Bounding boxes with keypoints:
§

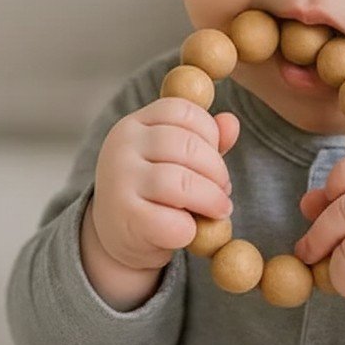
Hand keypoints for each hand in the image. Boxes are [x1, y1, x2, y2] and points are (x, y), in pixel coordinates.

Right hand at [89, 97, 239, 271]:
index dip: (210, 132)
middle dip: (216, 170)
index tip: (216, 157)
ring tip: (220, 209)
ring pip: (181, 182)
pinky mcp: (125, 217)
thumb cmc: (152, 191)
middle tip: (225, 189)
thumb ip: (204, 141)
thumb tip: (231, 123)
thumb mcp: (174, 159)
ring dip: (211, 198)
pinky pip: (171, 221)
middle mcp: (122, 146)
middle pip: (186, 145)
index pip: (181, 110)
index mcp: (134, 124)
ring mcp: (119, 181)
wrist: (113, 234)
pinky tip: (191, 230)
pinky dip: (190, 228)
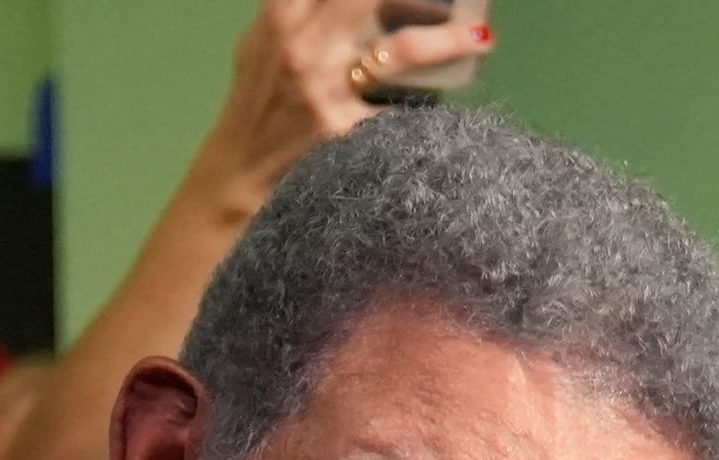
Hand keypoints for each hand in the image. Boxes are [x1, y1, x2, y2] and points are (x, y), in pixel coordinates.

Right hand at [203, 0, 495, 202]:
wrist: (237, 182)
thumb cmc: (255, 112)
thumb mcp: (260, 46)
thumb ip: (293, 12)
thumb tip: (333, 1)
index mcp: (282, 15)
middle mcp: (302, 45)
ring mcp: (324, 89)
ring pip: (404, 50)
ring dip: (451, 41)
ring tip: (481, 38)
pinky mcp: (342, 134)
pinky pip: (401, 116)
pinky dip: (431, 112)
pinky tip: (455, 114)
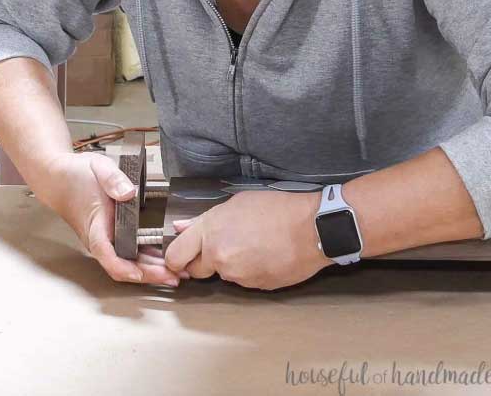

§

Work to be completed:
Please return the entries above exactly as they appear, but without the pictures.

Solution:
Hand keypoints for each hand in the image. Boxes are [x1, y1, x2, y2] and points are (x, y), in pixel coordinates.

Right hand at [89, 97, 239, 271]:
index dip: (210, 132)
middle dip: (216, 170)
index tip: (216, 157)
ring tip: (220, 209)
ring pip: (181, 182)
pinky mcp: (125, 217)
thumb cmc: (152, 191)
middle tip: (225, 189)
thumb ip: (204, 141)
thumb tip: (231, 123)
thumb mcp: (174, 159)
ring dip: (211, 198)
pinky pip: (171, 221)
middle mcp: (122, 146)
middle pip: (186, 145)
index pip: (181, 110)
index mcp: (134, 124)
ring mcp: (119, 181)
wrist: (113, 234)
pinky tip: (191, 230)
pinky dip: (190, 228)
Hand keypoints for each hand in the image. Boxes are [x1, y1, x2, y2] and points are (x, y), in pixel coordinates.

Right hand at [203, 0, 495, 202]:
wrist: (237, 182)
thumb cmc: (255, 112)
thumb mcp: (260, 46)
thumb ip: (293, 12)
thumb tip: (333, 1)
index mcp: (282, 15)
middle mcp: (302, 45)
ring mcp: (324, 89)
ring pip: (404, 50)
ring dip: (451, 41)
ring tip: (481, 38)
pinky mcp: (342, 134)
pinky pip: (401, 116)
pinky dip: (431, 112)
pinky tip: (455, 114)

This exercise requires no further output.